Получив записку, хозяин дома – а он, несмотря на ранний час, уже поднялся, заторопился к самому знатному из своих гостей. Барон Феншо всего месяц назад вернулся из провинции, где был полностью поглощен похоронами единственного сына: болезненный, хрупкий Этьен Феншо, чье здоровье стало предметом особой заботы отца с самого его рождения, умер в тридцать восемь лет в доме, специально построенном для него в приморской Эпинэ, оставив безутешную вдову и несовершеннолетнего наследника. Семейное горе избавило барона от лицезрения Октавианской резни и ее последствий; однако по возвращении старый вельможа немедленно предоставил свой дом в распоряжение графа Ариго, только что вышедшего из Багерлее.
— Дурные новости, — хмуро сказал Ариго, пробежав записку глазами. — Прошу вас, барон, немедленно пошлите за Килеаном и графом Гирке.
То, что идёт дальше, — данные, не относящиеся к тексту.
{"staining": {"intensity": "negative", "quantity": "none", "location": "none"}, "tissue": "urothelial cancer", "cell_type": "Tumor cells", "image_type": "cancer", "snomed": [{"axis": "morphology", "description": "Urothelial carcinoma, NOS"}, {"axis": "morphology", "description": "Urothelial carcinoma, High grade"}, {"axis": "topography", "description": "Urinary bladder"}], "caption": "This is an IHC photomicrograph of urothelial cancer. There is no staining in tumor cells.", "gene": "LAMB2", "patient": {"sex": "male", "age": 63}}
А я разбужу брата и капитана: нам нельзя терять времени.
Солнце взошло не больше часа тому назад, но граф Ариго, так же, как и его хозяин, был уже на ногах, словно ожидал чего-то.
Через полчаса в малой гостиной собралось избранное общество, состоявшее из семи Людей Чести. Барон приветствовал своих гостей, стоя на пороге, одетый в тяжелый не по погоде бархат: после возвращения из Эпинэ семидесятилетний старик все время мерз. Первым спустился капитан Феншо-Тримейн: он гостил у барона уже неделю и, несмотря на то, что находился в отпуске, так и не расстался с формой своего полка. Граф Килеан-ур-Ломбах, поднявшийся с постели раньше, чем рассчитывал, выглядел сильно невыспавшимся, отчего его постная физиономия казалась еще постнее. В отличие от него граф Штефан Гирке был, как обычно, строг и подтянут; только набрякшие веки придавали ему несколько нездоровый вид. Но самым нездоровым казался, разумеется, граф Энтраг: едва войдя в гостиную, он упал в кресло, словно ноги его не держали. После Багерлее бедняга сильно сдал; казалось, что из его спины вынули хребет, и он только чудовищным усилием воли ухитряется держаться прямо. Последним в комнату вступил его старший брат, по пятам за которым следовал оруженосец. Юный Эдуард Феншо был, как и полагается, облачен в глубокий траур по отцу, однако его алая перевязь, ярко выделявшаяся на сером фоне камзола, наглядно свидетельствовала о вассальной верности семейства Феншо опальным братьям королевы.
Едва раскланявшись с Гирке и Килеаном – последний небрежно уселся в кресло перед холодным камином, а первый отошел к окну, словно его не касалось то, что должно было произойти – граф Ариго бросил загадочную записку на стол.
— Прочтите это вслух, Тримейн, — попросил он.
Артур Феншо-Тримейн с военной четкостью шагнул к столу, развернул скомканную бумажку и прочитал ее слегка охрипшим от волнения голосом. Смысл записки не сразу дошел до собравшихся. Однако капитан, весьма похожий на старшего брата, отличался сообразительностью и схватывал все так же быстро, как покойный Оскар.